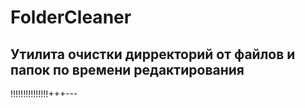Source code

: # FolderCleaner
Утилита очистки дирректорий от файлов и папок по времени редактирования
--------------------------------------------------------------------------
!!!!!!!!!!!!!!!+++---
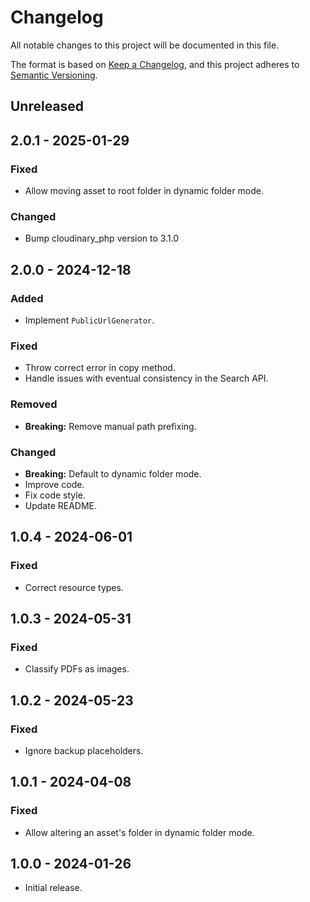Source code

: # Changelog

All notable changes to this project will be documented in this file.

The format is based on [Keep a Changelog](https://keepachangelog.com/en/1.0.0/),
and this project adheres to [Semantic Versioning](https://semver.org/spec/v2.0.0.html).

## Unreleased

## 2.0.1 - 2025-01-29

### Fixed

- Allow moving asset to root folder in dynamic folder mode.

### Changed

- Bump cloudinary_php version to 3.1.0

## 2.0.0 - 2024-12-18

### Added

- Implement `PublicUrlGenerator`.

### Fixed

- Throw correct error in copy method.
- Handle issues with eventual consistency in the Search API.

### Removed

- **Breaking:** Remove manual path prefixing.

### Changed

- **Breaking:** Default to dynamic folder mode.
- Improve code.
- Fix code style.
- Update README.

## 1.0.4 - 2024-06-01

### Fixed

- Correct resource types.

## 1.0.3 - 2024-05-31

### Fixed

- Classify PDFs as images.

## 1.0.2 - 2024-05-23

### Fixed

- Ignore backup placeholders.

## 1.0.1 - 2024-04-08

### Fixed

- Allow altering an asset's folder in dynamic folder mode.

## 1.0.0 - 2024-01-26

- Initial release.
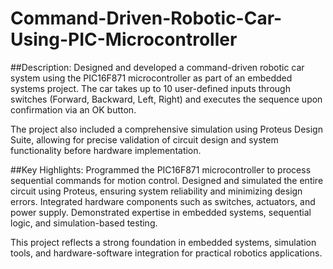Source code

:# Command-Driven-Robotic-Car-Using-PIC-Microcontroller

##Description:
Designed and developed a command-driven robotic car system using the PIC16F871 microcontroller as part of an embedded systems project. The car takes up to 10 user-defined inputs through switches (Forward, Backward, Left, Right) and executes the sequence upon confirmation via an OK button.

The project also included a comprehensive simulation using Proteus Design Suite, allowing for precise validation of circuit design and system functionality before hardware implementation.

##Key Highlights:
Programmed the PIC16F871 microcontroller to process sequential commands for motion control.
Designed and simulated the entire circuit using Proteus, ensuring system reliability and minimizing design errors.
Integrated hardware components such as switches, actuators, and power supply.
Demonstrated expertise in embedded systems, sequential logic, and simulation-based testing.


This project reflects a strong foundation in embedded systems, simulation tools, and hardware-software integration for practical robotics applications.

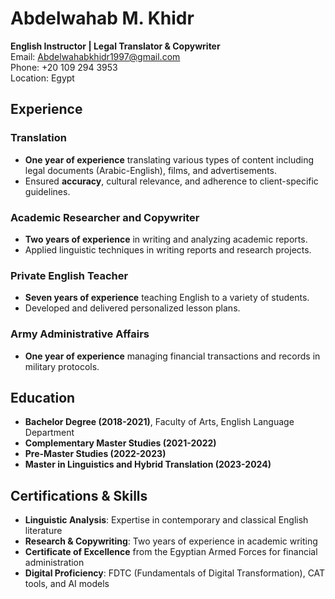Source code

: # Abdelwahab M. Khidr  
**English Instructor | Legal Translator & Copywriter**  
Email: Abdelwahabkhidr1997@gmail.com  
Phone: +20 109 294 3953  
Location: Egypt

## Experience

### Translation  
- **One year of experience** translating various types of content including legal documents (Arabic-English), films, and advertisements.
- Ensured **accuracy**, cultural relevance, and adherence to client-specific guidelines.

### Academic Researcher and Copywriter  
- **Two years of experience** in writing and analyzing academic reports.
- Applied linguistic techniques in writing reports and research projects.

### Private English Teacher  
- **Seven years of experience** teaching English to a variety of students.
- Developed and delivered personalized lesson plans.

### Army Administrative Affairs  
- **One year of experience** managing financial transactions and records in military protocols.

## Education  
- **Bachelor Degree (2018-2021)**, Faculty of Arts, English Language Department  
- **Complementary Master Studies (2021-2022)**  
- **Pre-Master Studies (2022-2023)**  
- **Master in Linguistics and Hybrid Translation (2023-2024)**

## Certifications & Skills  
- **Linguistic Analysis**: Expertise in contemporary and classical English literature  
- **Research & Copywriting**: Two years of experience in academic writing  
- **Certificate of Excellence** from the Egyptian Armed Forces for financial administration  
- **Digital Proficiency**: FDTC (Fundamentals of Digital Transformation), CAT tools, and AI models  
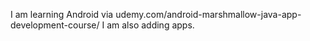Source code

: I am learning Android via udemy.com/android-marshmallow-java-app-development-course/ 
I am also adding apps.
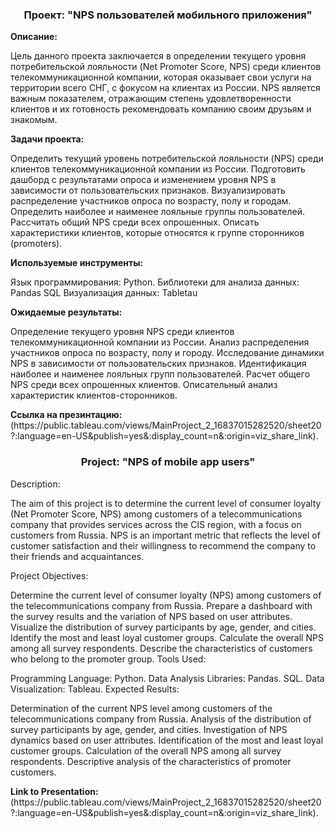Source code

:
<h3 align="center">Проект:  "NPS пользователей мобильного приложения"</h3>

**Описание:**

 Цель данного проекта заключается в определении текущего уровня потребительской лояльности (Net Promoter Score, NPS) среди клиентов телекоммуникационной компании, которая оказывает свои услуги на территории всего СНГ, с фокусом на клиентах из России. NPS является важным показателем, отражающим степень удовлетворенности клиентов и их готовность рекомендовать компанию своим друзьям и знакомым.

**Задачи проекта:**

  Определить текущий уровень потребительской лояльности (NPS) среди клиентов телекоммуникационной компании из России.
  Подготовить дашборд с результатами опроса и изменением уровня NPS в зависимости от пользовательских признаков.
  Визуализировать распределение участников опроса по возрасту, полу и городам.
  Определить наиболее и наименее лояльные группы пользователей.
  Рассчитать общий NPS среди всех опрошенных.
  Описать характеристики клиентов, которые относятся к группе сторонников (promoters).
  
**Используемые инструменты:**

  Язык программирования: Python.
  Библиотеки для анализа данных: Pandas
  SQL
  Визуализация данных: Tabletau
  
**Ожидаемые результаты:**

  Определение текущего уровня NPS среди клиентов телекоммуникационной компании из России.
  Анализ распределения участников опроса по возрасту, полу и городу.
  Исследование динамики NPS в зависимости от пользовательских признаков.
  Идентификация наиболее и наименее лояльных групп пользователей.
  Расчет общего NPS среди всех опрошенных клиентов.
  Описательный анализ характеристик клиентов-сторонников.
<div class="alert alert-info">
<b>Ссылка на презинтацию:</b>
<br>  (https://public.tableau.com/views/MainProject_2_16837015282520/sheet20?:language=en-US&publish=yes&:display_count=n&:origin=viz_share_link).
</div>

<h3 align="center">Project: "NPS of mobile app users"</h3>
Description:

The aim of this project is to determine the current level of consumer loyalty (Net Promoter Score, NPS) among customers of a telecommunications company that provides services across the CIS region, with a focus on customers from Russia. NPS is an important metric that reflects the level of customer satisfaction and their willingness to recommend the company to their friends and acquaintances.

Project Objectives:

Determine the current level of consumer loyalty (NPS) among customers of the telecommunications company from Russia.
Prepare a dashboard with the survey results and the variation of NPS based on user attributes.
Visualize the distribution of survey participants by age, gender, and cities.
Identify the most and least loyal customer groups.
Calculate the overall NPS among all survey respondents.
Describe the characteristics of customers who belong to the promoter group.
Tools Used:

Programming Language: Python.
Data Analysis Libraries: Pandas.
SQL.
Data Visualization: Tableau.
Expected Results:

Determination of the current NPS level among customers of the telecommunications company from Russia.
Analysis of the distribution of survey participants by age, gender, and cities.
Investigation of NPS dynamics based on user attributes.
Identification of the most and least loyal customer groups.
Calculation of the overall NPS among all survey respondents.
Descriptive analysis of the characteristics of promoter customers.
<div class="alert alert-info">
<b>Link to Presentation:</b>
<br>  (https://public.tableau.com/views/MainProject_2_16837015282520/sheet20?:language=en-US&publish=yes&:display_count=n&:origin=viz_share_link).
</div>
━━━━━━━━━━━━━━━━━━━━━━━━━━━━━━
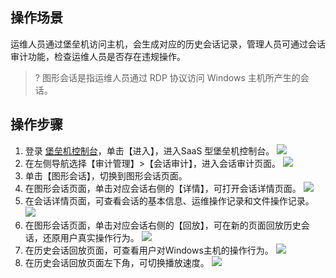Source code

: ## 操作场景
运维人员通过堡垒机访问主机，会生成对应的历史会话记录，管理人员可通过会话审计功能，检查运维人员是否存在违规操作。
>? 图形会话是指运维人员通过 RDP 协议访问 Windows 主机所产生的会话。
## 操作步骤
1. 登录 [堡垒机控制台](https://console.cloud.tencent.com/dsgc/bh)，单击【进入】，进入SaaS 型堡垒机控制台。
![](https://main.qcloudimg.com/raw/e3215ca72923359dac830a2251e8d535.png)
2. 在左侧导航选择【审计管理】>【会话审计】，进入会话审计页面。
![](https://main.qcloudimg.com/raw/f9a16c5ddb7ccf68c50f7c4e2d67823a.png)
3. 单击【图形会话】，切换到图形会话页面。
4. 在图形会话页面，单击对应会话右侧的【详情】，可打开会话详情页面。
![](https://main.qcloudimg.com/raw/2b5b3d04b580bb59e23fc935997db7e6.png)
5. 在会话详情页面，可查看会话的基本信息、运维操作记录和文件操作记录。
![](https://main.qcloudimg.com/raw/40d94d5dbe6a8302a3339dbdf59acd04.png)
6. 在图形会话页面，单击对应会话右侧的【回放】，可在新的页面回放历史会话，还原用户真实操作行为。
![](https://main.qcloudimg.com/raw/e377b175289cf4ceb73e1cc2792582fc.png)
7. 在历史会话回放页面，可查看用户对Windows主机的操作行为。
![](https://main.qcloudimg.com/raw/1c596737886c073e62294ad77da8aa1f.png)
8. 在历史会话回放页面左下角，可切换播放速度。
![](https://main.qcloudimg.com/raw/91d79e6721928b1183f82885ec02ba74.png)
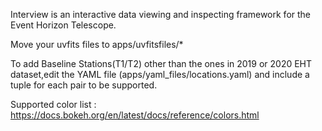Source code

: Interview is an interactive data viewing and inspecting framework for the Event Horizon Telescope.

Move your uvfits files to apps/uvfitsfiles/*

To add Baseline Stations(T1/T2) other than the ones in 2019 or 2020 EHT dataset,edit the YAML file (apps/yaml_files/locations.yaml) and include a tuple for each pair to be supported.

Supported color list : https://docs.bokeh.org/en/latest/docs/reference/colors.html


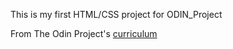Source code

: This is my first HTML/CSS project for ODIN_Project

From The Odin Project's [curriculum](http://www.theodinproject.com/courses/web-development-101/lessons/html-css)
━━━━━━━━━━━━━━━━━━━━━━━━━━━━━━
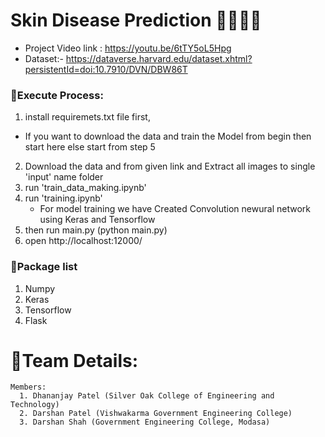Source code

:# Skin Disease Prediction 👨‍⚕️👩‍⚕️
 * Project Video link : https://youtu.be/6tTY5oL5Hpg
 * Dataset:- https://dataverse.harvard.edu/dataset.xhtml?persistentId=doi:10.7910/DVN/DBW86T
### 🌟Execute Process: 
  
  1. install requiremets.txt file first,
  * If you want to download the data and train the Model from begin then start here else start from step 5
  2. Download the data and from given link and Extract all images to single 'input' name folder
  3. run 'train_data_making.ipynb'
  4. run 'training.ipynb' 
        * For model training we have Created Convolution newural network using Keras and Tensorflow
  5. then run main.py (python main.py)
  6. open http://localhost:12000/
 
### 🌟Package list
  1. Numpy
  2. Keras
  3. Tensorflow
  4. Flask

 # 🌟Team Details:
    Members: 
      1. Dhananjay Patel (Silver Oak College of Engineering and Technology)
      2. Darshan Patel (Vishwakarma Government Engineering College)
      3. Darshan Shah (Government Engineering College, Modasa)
━━━━━━━━━━━━━━━━━━━━━━━━━━━━━━
TUJUAN LATIHAN → Sajikan dalam bentuk daftar bernomor baris-baris yang dimulai dari baris yang memuat "- Correct resource types." dan berakhir pada baris yang memuat "The project also", tanpa baris kosong. Gambar tidak disertakan dalam jawaban.

PENYELESAIAN LATIHAN →
1. - Correct resource types.
2. ## 1.0.3 - 2024-05-31
3. ### Fixed
4. - Classify PDFs as images.
5. ## 1.0.2 - 2024-05-23
6. ### Fixed
7. - Ignore backup placeholders.
8. ## 1.0.1 - 2024-04-08
9. ### Fixed
10. - Allow altering an asset's folder in dynamic folder mode.
11. ## 1.0.0 - 2024-01-26
12. - Initial release.
13. Source code
14. :# Command-Driven-Robotic-Car-Using-PIC-Microcontroller
15. ##Description:
16. Designed and developed a command-driven robotic car system using the PIC16F871 microcontroller as part of an embedded systems project. The car takes up to 10 user-defined inputs through switches (Forward, Backward, Left, Right) and executes the sequence upon confirmation via an OK button.
17. The project also included a comprehensive simulation using Proteus Design Suite, allowing for precise validation of circuit design and system functionality before hardware implementation.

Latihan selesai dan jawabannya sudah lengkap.